### Excerpted passage
The Remote Mirror software is active while your applications are accessing the data volumes, replicating the data continually to the remote sites or scoreboarding changes, which allow for a fast resynchronization at a later time.
The Remote Mirror software enables you to initiate resynchronization manually from either the primary site to the secondary site (typically called forward synchronization), or from the secondary site to the primary site (typically called reverse synchronization).
Replication and configuration in the Remote Mirror software is done on a set basis. A Remote Mirror set consists of a primary volume, a secondary volume, a bitmap volume on both the primary and secondary sites (used to track and scoreboard changes for fast resynchronization), and an optional asynchronous queue volume for asynchronous replication mode. The primary and secondary volumes are recommended to be the same size. You can use the dsbitmap tool to determine the required size of the bitmap volumes. For more information on configuring Remote Mirror sets or the dsbitmap tool see the Sun StorageTek Availability Suite 4.0 Remote Mirror Software Administration Guide.
Replication can occur either synchronously or asynchronously. In synchronous mode, an application write operation is not acknowledged until the write operation is committed on both the primary and secondary hosts. In asynchronous mode, the application write operation is acknowledged when it is committed to storage locally and written to an asynchronous queue. This queue drives write operations to the secondary site asynchronously.
The data flow for synchronous operation is as follows:
1. Scoreboard bit is set in the bitmap volume.
2. Local write operation and network write operation are initiated in parallel
3. When both write operations are complete, the scoreboard bit is cleared (lazy clear).
4. Write operation is acknowledged to application.
The advantage of synchronous replication is that both primary and secondary sites are always in sync. This type of replication is practical only if the latency of the link is low and the bandwidth requirements of the application can be met by the link. These constraints usually confine a synchronous solution to a campus or metropolitan location.
In this case, the average service time for a write operation is:
bitmap write + MAX (local data write, network round trip + remote data write)
In the campus and metropolitan location, the network round trip is negligible and the service time is approximately twice what is observed when the Remote Mirror software is not installed.
Assuming 5 milliseconds for a write, then:
5ms + MAX (5ms, 1ms + 5ms) = 11ms
Note - This value of 5 milliseconds is a reasonable assumption on a lightly loaded system. On a more realistically loaded system, queuing backlog increases the value. |
However, if the network round trip is approximately 50 milliseconds (typical for long distance replication), the network latency renders the synchronous solution impractical as shown in the following example:
5ms + MAX (5ms, 50ms + 5ms) = 60ms
Asynchronous replication separates the remote write operation from the application write operation. In this mode, the acknowledgment occurs when the network write operation is added to the asynchronous queue. This means that the secondary site can get out of synchronization with the primary site until all write operations are delivered to the secondary site. In this mode, data flows in this manner:
2. Local write, asynchronous queue write operations are done in parallel.

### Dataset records
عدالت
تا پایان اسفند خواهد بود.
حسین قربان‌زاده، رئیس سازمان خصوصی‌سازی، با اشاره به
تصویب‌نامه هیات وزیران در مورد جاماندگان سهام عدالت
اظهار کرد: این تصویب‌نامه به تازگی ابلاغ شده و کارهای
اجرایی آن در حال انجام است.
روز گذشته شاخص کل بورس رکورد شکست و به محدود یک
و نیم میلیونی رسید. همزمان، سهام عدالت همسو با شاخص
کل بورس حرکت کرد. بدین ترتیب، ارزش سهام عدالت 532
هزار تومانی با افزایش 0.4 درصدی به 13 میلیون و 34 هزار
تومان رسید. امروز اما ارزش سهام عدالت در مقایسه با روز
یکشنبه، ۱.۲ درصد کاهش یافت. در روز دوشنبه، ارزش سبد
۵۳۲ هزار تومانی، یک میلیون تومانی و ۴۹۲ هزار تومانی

--

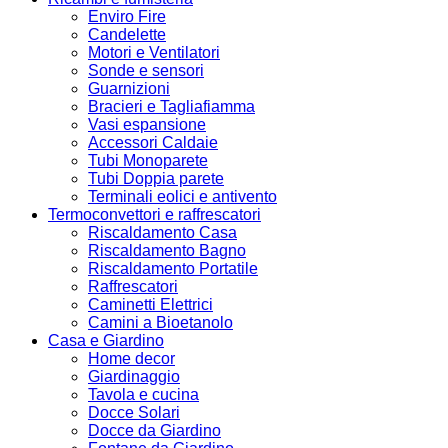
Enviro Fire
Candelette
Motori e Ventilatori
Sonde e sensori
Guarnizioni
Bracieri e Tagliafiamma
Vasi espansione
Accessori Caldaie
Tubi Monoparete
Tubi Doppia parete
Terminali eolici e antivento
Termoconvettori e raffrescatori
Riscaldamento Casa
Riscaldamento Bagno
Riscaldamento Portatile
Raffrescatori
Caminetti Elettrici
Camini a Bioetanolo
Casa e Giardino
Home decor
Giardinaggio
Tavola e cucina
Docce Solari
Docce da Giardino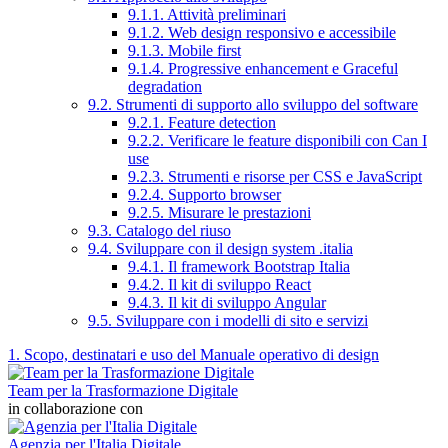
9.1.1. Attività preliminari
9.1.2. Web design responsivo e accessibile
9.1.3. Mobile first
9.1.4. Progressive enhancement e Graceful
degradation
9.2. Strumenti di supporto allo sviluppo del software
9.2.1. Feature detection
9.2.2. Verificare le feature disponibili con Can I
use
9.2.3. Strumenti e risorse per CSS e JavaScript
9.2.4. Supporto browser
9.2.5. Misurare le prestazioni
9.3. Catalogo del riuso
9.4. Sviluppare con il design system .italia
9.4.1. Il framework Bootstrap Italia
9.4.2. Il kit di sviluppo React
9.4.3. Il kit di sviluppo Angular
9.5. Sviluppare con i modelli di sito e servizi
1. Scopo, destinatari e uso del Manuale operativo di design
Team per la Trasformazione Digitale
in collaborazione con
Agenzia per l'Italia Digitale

### What to work on
Please explain, based on the Remote Mirror passage, why synchronous replication is usually limited to a campus or metropolitan location.

### Result for this exercise
Synchronous replication is practical only when the link's latency is low and the link can meet the application's bandwidth requirements, and these constraints usually confine it to a campus or metropolitan location. Over long distances, a network round trip of about 50 milliseconds raises the write service time to 60 ms in the example, which makes the synchronous solution impractical.